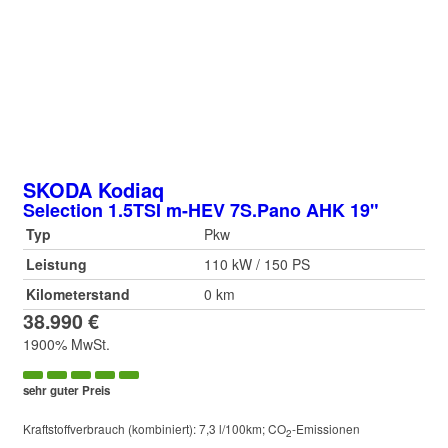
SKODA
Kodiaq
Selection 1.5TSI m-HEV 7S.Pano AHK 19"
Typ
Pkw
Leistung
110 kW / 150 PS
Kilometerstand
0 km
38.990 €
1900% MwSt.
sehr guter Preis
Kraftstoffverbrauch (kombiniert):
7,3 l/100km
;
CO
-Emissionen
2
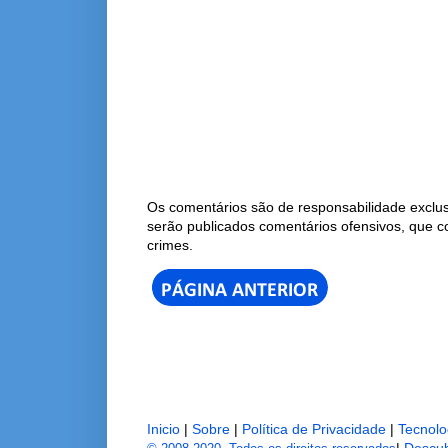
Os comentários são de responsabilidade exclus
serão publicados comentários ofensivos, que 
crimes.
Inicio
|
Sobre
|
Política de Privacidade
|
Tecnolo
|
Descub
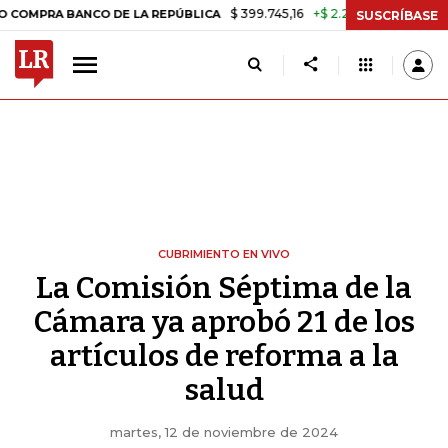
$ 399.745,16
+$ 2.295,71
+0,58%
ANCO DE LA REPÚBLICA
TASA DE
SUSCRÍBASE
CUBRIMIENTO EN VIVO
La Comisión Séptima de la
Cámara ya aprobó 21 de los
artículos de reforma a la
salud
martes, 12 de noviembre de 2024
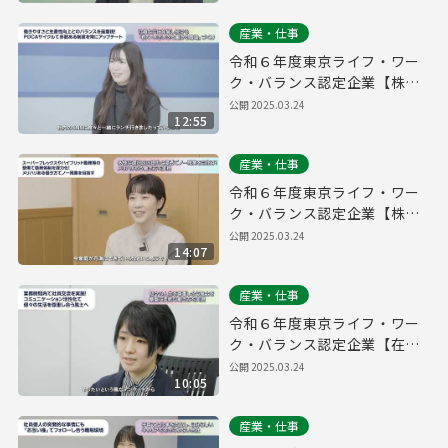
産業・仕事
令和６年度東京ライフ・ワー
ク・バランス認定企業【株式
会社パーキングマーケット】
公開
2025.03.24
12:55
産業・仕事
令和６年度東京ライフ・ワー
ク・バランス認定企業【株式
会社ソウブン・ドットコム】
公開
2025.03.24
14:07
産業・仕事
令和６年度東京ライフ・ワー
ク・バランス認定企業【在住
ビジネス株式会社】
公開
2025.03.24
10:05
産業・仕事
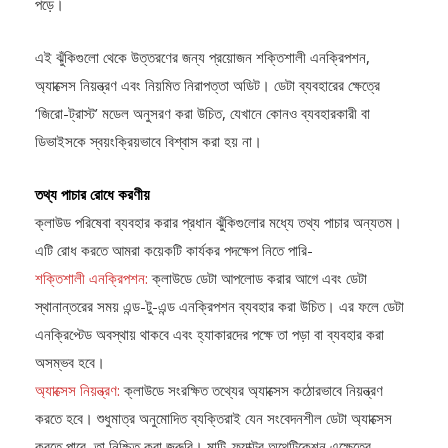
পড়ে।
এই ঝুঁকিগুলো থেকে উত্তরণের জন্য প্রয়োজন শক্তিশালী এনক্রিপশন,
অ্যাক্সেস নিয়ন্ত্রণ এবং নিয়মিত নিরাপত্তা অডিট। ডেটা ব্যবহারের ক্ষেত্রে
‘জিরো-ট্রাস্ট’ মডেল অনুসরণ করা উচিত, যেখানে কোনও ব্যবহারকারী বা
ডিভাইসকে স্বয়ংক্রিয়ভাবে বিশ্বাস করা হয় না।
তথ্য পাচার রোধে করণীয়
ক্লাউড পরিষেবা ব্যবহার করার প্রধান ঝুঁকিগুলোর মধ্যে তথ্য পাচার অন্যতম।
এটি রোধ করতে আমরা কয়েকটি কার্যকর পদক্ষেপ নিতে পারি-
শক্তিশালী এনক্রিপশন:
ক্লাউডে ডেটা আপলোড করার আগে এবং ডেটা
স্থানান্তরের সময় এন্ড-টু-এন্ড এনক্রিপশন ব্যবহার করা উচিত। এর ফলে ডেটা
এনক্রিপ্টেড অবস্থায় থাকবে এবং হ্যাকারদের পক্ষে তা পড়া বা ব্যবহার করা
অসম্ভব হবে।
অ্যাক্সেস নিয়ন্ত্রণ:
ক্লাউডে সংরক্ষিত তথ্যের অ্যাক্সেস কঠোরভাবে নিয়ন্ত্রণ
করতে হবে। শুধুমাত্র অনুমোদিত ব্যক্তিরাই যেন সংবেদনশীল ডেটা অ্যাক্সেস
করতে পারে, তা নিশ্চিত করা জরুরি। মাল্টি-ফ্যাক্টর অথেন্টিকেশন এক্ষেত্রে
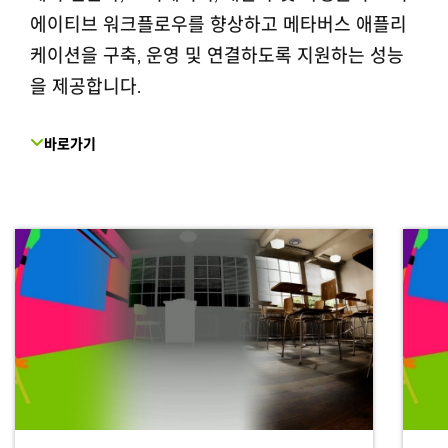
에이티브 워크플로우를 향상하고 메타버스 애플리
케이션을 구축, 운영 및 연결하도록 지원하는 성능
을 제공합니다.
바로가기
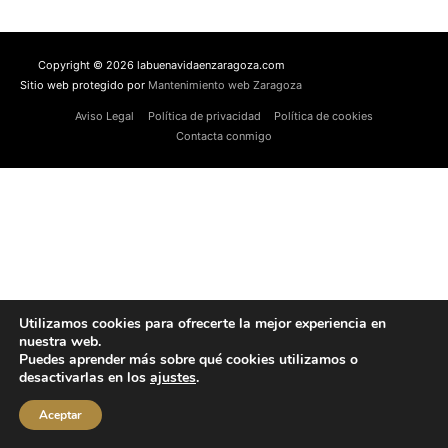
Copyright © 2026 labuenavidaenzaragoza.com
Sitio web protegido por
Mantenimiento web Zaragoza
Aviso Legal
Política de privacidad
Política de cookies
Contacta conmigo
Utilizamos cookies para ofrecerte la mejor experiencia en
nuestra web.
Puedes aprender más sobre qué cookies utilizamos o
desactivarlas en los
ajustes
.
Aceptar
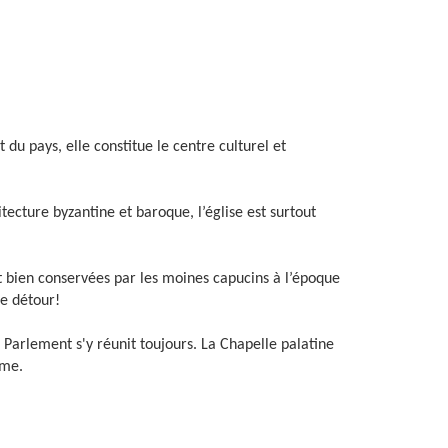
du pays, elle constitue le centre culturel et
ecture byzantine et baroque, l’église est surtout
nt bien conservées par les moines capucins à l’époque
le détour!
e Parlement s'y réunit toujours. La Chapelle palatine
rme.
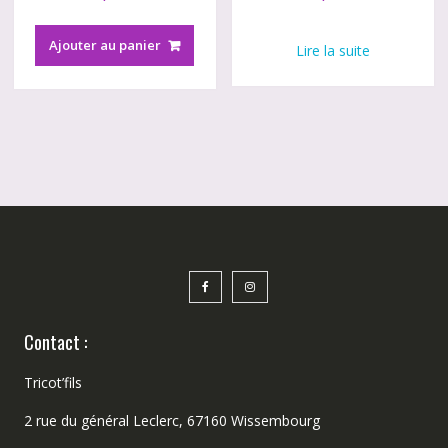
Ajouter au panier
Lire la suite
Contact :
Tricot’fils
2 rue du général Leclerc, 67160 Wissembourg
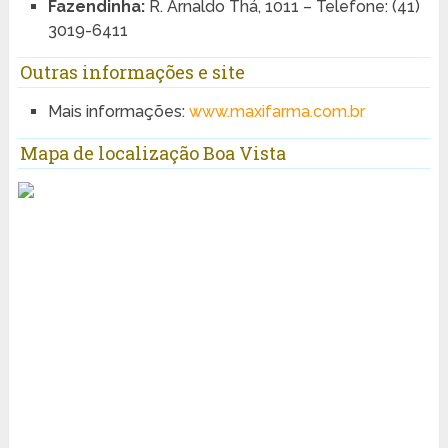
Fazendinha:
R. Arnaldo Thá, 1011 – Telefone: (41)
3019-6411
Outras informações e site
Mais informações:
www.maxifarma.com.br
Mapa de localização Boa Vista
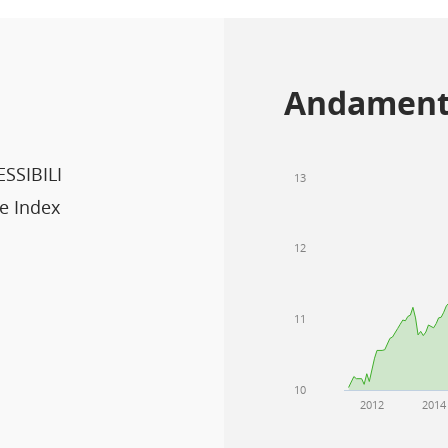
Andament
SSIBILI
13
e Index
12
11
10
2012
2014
• • • • •
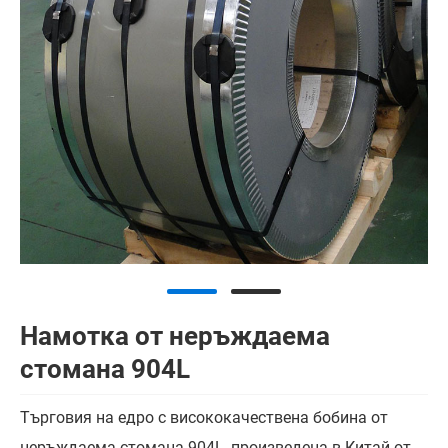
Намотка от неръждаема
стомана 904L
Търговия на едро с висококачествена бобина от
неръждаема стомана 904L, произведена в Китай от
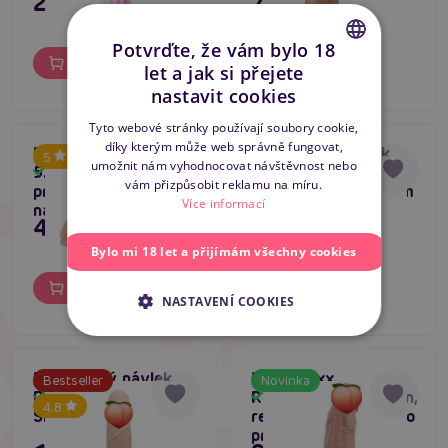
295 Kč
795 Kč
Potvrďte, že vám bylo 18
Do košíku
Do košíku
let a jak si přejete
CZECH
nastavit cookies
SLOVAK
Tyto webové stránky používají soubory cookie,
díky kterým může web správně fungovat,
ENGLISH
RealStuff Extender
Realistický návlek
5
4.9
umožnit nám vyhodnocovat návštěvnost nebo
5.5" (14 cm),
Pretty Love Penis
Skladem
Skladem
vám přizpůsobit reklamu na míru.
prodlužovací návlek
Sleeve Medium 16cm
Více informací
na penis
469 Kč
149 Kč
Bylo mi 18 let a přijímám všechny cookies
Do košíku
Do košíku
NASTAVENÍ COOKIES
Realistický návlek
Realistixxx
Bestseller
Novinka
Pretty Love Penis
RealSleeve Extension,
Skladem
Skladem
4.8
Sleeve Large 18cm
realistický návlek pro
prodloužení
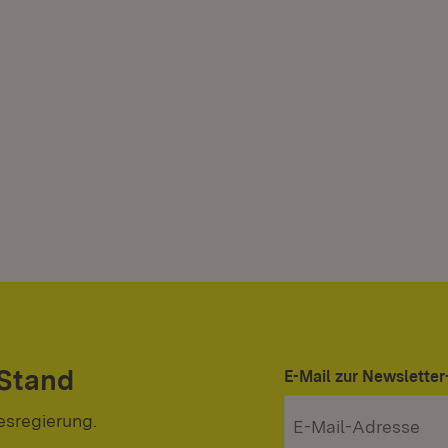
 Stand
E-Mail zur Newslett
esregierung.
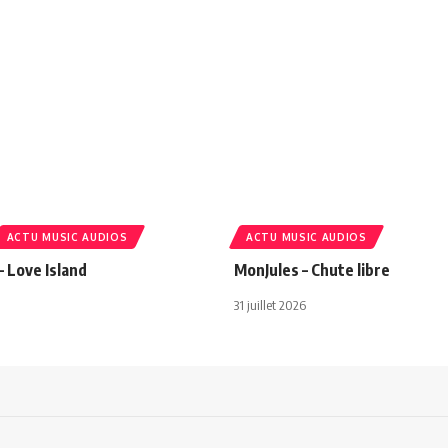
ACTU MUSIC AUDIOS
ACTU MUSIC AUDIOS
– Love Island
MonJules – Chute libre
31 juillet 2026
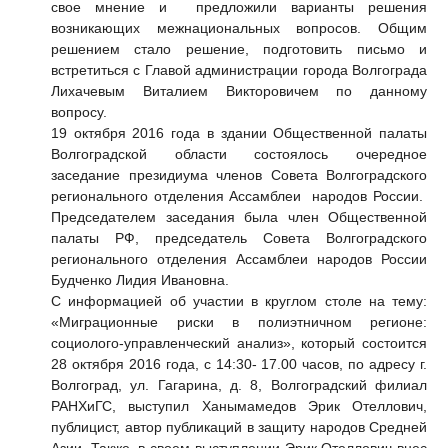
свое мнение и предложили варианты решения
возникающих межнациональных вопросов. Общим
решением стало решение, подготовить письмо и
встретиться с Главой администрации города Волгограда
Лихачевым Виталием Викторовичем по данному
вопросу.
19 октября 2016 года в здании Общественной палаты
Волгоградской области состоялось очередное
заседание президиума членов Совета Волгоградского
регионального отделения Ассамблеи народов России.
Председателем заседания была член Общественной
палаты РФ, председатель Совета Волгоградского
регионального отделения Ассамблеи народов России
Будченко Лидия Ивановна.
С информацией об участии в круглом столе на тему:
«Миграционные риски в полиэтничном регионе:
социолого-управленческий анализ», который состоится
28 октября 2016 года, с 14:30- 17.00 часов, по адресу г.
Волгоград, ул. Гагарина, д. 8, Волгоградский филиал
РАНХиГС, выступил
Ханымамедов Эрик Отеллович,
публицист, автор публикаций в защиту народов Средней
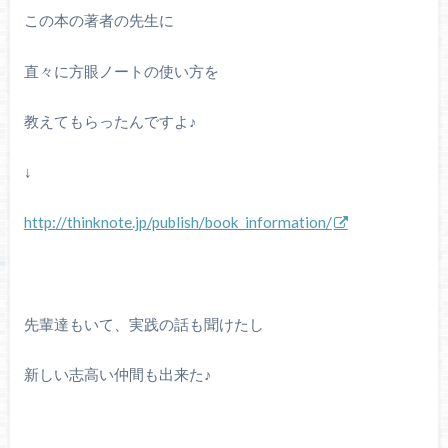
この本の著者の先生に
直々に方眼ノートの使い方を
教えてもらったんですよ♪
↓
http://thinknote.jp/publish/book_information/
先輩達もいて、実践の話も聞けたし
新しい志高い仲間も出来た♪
• • • • •
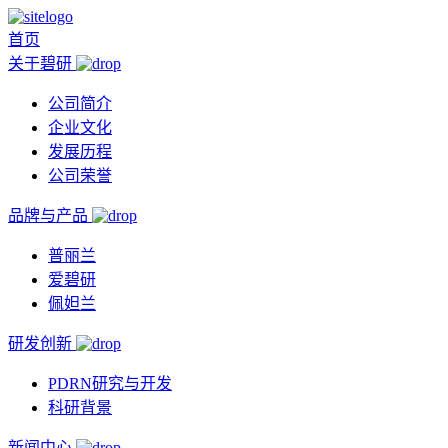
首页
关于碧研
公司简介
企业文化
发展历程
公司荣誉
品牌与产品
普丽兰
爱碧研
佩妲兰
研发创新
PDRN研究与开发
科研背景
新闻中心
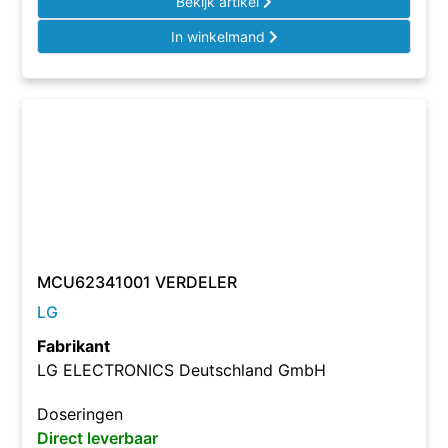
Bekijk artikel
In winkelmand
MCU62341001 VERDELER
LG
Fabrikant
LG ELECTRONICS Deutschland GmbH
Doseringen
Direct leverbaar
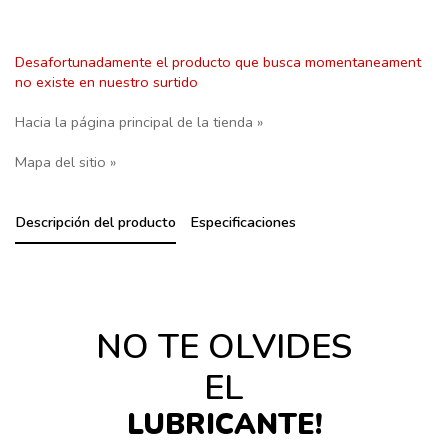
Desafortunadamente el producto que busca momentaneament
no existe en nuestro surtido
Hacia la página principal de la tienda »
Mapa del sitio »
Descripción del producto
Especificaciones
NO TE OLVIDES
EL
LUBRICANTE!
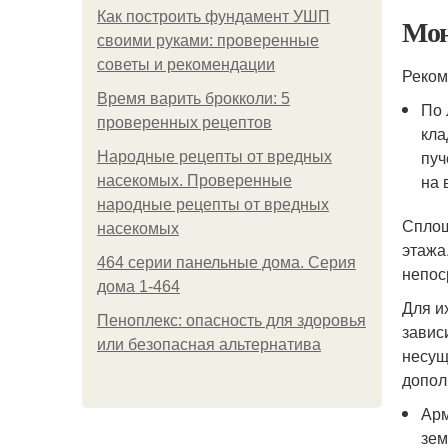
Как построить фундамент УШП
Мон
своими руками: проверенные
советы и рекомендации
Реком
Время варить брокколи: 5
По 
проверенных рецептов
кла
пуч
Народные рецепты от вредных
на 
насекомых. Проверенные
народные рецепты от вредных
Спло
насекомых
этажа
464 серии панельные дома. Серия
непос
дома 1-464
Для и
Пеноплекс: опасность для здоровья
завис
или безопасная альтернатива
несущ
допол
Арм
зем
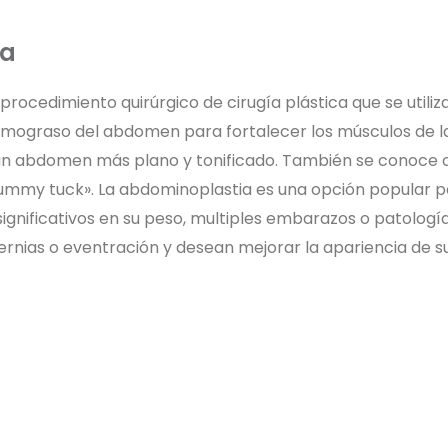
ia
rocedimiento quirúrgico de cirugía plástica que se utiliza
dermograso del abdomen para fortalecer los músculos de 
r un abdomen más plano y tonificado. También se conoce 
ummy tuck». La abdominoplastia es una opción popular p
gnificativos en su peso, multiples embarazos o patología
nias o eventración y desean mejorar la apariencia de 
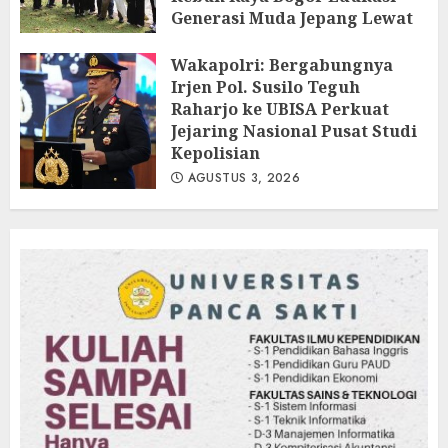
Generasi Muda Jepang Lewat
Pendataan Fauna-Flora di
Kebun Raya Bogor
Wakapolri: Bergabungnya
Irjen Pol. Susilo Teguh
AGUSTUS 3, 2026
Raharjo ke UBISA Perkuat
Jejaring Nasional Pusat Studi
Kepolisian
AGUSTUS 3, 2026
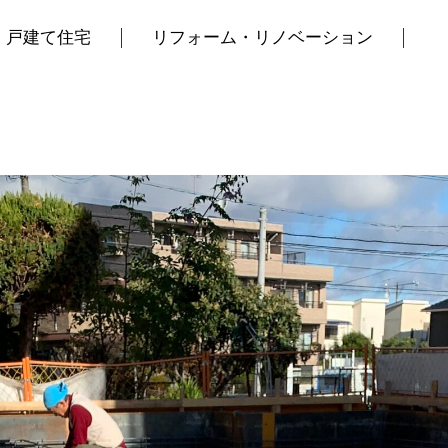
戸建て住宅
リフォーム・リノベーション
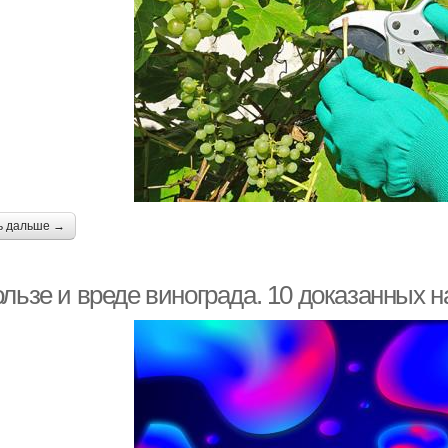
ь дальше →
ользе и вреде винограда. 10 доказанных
• • • • •
How to complete this task =
Print the line above containing "Política de Privacidade", the line containing "কোনও ব্যবহারকারী বা", and everything between them, exactly as written. Pictures stay out.

Written reply =
Política de Privacidade
|
Tecnolo
|
Descub
$ 399.745,16
+$ 2.295,71
+0,58%
ANCO DE LA REPÚBLICA
TASA DE
SUSCRÍBASE
CUBRIMIENTO EN VIVO
La Comisión Séptima de la
Cámara ya aprobó 21 de los
artículos de reforma a la
salud
martes, 12 de noviembre de 2024
産業・仕事
令和６年度東京ライフ・ワー
ク・バランス認定企業【株式
会社パーキングマーケット】
公開
2025.03.24
12:55
産業・仕事
令和６年度東京ライフ・ワー
ク・バランス認定企業【株式
会社ソウブン・ドットコム】
公開
2025.03.24
14:07
産業・仕事
令和６年度東京ライフ・ワー
ク・バランス認定企業【在住
ビジネス株式会社】
公開
2025.03.24
10:05
産業・仕事
পড়ে।
এই ঝুঁকিগুলো থেকে উত্তরণের জন্য প্রয়োজন শক্তিশালী এনক্রিপশন,
অ্যাক্সেস নিয়ন্ত্রণ এবং নিয়মিত নিরাপত্তা অডিট। ডেটা ব্যবহারের ক্ষেত্রে
‘জিরো-ট্রাস্ট’ মডেল অনুসরণ করা উচিত, যেখানে কোনও ব্যবহারকারী বা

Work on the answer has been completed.